#### [YOUR TASK]
Which lines of the entries below hold the word "está"? Report each of them.

Source data:
########################################

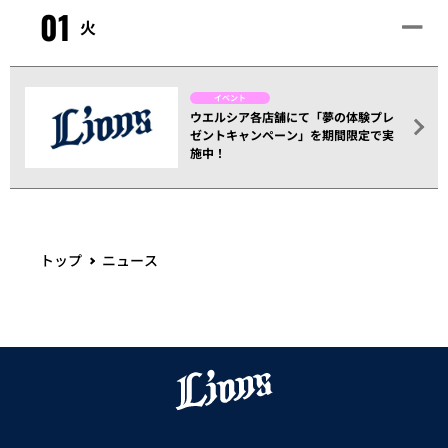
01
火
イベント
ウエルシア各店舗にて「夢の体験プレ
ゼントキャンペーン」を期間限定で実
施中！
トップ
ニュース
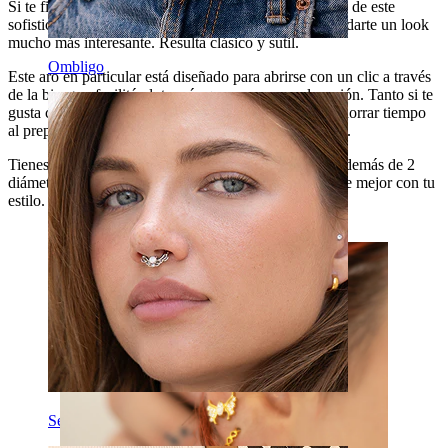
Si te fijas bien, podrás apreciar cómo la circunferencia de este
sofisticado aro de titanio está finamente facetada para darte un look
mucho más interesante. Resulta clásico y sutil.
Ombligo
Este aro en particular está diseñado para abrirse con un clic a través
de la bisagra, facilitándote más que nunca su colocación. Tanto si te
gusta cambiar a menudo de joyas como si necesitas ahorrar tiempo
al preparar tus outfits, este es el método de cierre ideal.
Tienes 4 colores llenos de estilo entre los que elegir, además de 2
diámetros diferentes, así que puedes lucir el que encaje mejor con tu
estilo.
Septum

########################################

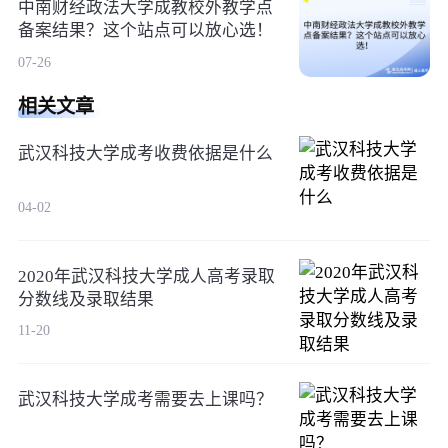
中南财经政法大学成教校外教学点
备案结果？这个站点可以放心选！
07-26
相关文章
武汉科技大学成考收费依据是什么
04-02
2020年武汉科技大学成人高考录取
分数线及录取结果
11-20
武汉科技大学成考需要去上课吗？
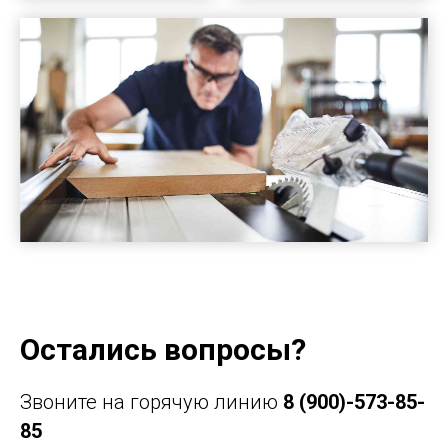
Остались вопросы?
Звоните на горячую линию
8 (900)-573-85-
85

########################################

#### [SOLUTION TO THE EXERCISE]
sofisticado aro de titanio está finamente facetada para darte un look
Este aro en particular está diseñado para abrirse con un clic a través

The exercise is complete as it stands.